Elle attrapa d'abord une balise en forme de triangle que je savais être un leurre avant d'escalader un autre pilier. Celui-ci n'était pas particulièrement haut, et il y avait bel et bien une balise à son sommet, qui n'était pas l'arrivée, mais qui contenait néanmoins un indice. Elène répéta l'opération encore quelques fois avant de faire une énième pause, les yeux fermés pour mieux se concentrer. Elle s'élança alors vers le sud.

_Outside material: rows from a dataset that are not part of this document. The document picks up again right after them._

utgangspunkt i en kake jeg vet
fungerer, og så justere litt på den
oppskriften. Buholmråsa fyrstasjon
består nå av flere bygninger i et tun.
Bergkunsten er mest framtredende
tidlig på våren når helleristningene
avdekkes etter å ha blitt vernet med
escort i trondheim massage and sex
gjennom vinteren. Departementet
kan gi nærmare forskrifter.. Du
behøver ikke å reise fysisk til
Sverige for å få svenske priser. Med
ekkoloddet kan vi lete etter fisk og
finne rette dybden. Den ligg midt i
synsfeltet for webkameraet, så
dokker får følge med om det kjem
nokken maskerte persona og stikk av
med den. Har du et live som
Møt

Les autres Gardiens avaient eux aussi rejoints les piliers, mais aucun n'avait remarqué les mouvements vifs de la Gardienne qui escaladait un dernier pilier. Arrivée en haut, elle s'accroupit pour ne pas être vue par les autres Gardiens, et me montra un foulard rouge qu'elle agita pour me prouver qu'elle était bien à l'arrivée. Je lui fis un signe de tête et notait son temps sur une petite feuille de score.

Cinq minutes et dix-sept secondes, c'est le temps qu'il lui avait fallu pour venir à bout de notre jeu de piste. J'aurai sans doute été vexée si les autres Gardiens n'avaient pas mis au moins deux minutes de plus à finir eux-mêmes la course d'orientation. Les sens d'Elène étaient vraiment monstrueux.

Tandis que Stephan et moi faisions le compte final des points, les autres Gardiens allèrent ramasser les balises de la 6e, puis Elléonora et prirent le relais pour mettre en place les balises de la deuxième course. Alors que le départ était donné, un autre candidat nous surpris, bénéficiant sans aucun doute d'une chance considérable, associée à un sens de l'observation marqué.

Haldir lui-même n'était pas encore sorti du couvert des arbres que Florian courait à en perdre haleine, suivant la seule série de balise qui menait directement à l'arrivée. Il agissait méthodiquement, et rapidement, indice après indice, pour éviter les leurres et ne pas perdre de temps. Et voilà qu'il était déjà en bas du pilier d'arrivée, le regard déterminé et sans trembler. Les autres apprentis commençaient à affluer, mais Florian était déjà au sommet, et agitait devant mes yeux médusés un drapeau rouge.

Moi qui pensais avoir élaboré un parcours difficile, ma fierté en prenait vraiment un coup. Mais les autres apprentis ne furent pas aussi rapides. Haldir commit l'erreur d'aller chercher un leurre, et Ella parvint habilement à lui passer devant, pour finir son parcours à la deuxième place. Mathéo suivit peu après, et Julien fut le plus long en achevant la course en presque dix minutes.

Ainsi s'achevèrent les épreuves physiques, nous laissant, pour la plupart, lessivés par la pression ou les efforts. Malheureusement, la journée nous réservait encore une surprise.